§ **Problem statement**
All of the data should be restated exactly as it stands.

§ **Extracted information**
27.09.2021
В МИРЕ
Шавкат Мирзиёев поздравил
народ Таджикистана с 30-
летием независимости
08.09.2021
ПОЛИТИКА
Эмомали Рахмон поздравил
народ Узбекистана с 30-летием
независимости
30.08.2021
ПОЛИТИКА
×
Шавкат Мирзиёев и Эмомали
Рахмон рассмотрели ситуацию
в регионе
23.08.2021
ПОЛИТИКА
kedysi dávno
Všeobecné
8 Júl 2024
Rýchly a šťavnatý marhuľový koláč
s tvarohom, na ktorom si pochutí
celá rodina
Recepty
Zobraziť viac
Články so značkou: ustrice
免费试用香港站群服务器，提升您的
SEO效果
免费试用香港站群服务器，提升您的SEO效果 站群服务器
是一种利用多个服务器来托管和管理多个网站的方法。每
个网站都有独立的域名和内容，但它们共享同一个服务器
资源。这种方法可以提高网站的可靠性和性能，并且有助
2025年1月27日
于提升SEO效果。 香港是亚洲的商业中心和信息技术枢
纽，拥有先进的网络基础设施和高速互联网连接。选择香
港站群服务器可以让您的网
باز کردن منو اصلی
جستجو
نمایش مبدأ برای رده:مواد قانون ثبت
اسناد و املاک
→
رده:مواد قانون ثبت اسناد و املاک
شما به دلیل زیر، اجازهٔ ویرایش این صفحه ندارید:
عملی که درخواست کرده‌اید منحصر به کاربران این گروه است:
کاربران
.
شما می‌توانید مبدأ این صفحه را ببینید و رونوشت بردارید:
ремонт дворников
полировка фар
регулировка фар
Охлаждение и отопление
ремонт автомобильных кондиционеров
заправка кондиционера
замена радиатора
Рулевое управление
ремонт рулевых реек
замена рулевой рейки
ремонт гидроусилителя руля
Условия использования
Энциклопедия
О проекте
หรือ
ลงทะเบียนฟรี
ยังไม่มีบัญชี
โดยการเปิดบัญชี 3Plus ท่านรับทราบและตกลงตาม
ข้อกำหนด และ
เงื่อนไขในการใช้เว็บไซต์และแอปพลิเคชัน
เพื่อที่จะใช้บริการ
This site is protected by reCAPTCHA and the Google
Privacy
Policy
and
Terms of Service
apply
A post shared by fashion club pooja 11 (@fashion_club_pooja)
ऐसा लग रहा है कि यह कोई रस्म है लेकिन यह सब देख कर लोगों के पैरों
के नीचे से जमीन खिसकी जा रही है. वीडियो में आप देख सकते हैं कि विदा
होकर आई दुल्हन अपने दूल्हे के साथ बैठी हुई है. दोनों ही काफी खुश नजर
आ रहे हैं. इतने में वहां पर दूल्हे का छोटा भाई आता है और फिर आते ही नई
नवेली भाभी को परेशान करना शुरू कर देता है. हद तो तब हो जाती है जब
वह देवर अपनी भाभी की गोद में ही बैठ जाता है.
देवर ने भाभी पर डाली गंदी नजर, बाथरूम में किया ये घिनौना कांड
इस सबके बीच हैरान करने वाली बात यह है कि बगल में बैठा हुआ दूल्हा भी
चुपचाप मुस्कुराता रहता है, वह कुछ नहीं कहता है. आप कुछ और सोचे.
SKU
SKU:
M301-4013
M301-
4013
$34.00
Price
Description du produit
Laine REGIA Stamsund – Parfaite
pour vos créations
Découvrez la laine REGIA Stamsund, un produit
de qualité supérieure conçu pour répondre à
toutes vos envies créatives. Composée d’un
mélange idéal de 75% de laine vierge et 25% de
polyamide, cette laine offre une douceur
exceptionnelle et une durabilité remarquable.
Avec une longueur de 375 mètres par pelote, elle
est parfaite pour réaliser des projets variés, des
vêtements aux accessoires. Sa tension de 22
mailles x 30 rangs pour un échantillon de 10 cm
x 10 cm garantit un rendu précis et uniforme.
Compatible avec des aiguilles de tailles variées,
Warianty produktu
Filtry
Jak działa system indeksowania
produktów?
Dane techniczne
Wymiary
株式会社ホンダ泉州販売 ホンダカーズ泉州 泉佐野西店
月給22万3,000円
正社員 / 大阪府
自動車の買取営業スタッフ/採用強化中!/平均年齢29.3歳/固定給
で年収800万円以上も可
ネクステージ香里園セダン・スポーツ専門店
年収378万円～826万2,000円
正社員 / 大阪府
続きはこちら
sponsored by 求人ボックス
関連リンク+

§ **Solved exercise**
27.09.2021
В МИРЕ
Шавкат Мирзиёев поздравил
народ Таджикистана с 30-
летием независимости
08.09.2021
ПОЛИТИКА
Эмомали Рахмон поздравил
народ Узбекистана с 30-летием
независимости
30.08.2021
ПОЛИТИКА
×
Шавкат Мирзиёев и Эмомали
Рахмон рассмотрели ситуацию
в регионе
23.08.2021
ПОЛИТИКА
kedysi dávno
Všeobecné
8 Júl 2024
Rýchly a šťavnatý marhuľový koláč
s tvarohom, na ktorom si pochutí
celá rodina
Recepty
Zobraziť viac
Články so značkou: ustrice
免费试用香港站群服务器，提升您的
SEO效果
免费试用香港站群服务器，提升您的SEO效果 站群服务器
是一种利用多个服务器来托管和管理多个网站的方法。每
个网站都有独立的域名和内容，但它们共享同一个服务器
资源。这种方法可以提高网站的可靠性和性能，并且有助
2025年1月27日
于提升SEO效果。 香港是亚洲的商业中心和信息技术枢
纽，拥有先进的网络基础设施和高速互联网连接。选择香
港站群服务器可以让您的网
باز کردن منو اصلی
جستجو
نمایش مبدأ برای رده:مواد قانون ثبت
اسناد و املاک
→
رده:مواد قانون ثبت اسناد و املاک
شما به دلیل زیر، اجازهٔ ویرایش این صفحه ندارید:
عملی که درخواست کرده‌اید منحصر به کاربران این گروه است:
کاربران
.
شما می‌توانید مبدأ این صفحه را ببینید و رونوشت بردارید:
ремонт дворников
полировка фар
регулировка фар
Охлаждение и отопление
ремонт автомобильных кондиционеров
заправка кондиционера
замена радиатора
Рулевое управление
ремонт рулевых реек
замена рулевой рейки
ремонт гидроусилителя руля
Условия использования
Энциклопедия
О проекте
หรือ
ลงทะเบียนฟรี
ยังไม่มีบัญชี
โดยการเปิดบัญชี 3Plus ท่านรับทราบและตกลงตาม
ข้อกำหนด และ
เงื่อนไขในการใช้เว็บไซต์และแอปพลิเคชัน
เพื่อที่จะใช้บริการ
This site is protected by reCAPTCHA and the Google
Privacy
Policy
and
Terms of Service
apply
A post shared by fashion club pooja 11 (@fashion_club_pooja)
ऐसा लग रहा है कि यह कोई रस्म है लेकिन यह सब देख कर लोगों के पैरों
के नीचे से जमीन खिसकी जा रही है. वीडियो में आप देख सकते हैं कि विदा
होकर आई दुल्हन अपने दूल्हे के साथ बैठी हुई है. दोनों ही काफी खुश नजर
आ रहे हैं. इतने में वहां पर दूल्हे का छोटा भाई आता है और फिर आते ही नई
नवेली भाभी को परेशान करना शुरू कर देता है. हद तो तब हो जाती है जब
वह देवर अपनी भाभी की गोद में ही बैठ जाता है.
देवर ने भाभी पर डाली गंदी नजर, बाथरूम में किया ये घिनौना कांड
इस सबके बीच हैरान करने वाली बात यह है कि बगल में बैठा हुआ दूल्हा भी
चुपचाप मुस्कुराता रहता है, वह कुछ नहीं कहता है. आप कुछ और सोचे.
SKU
SKU:
M301-4013
M301-
4013
$34.00
Price
Description du produit
Laine REGIA Stamsund – Parfaite
pour vos créations
Découvrez la laine REGIA Stamsund, un produit
de qualité supérieure conçu pour répondre à
toutes vos envies créatives. Composée d’un
mélange idéal de 75% de laine vierge et 25% de
polyamide, cette laine offre une douceur
exceptionnelle et une durabilité remarquable.
Avec une longueur de 375 mètres par pelote, elle
est parfaite pour réaliser des projets variés, des
vêtements aux accessoires. Sa tension de 22
mailles x 30 rangs pour un échantillon de 10 cm
x 10 cm garantit un rendu précis et uniforme.
Compatible avec des aiguilles de tailles variées,
Warianty produktu
Filtry
Jak działa system indeksowania
produktów?
Dane techniczne
Wymiary
株式会社ホンダ泉州販売 ホンダカーズ泉州 泉佐野西店
月給22万3,000円
正社員 / 大阪府
自動車の買取営業スタッフ/採用強化中!/平均年齢29.3歳/固定給
で年収800万円以上も可
ネクステージ香里園セダン・スポーツ専門店
年収378万円～826万2,000円
正社員 / 大阪府
続きはこちら
sponsored by 求人ボックス
関連リンク+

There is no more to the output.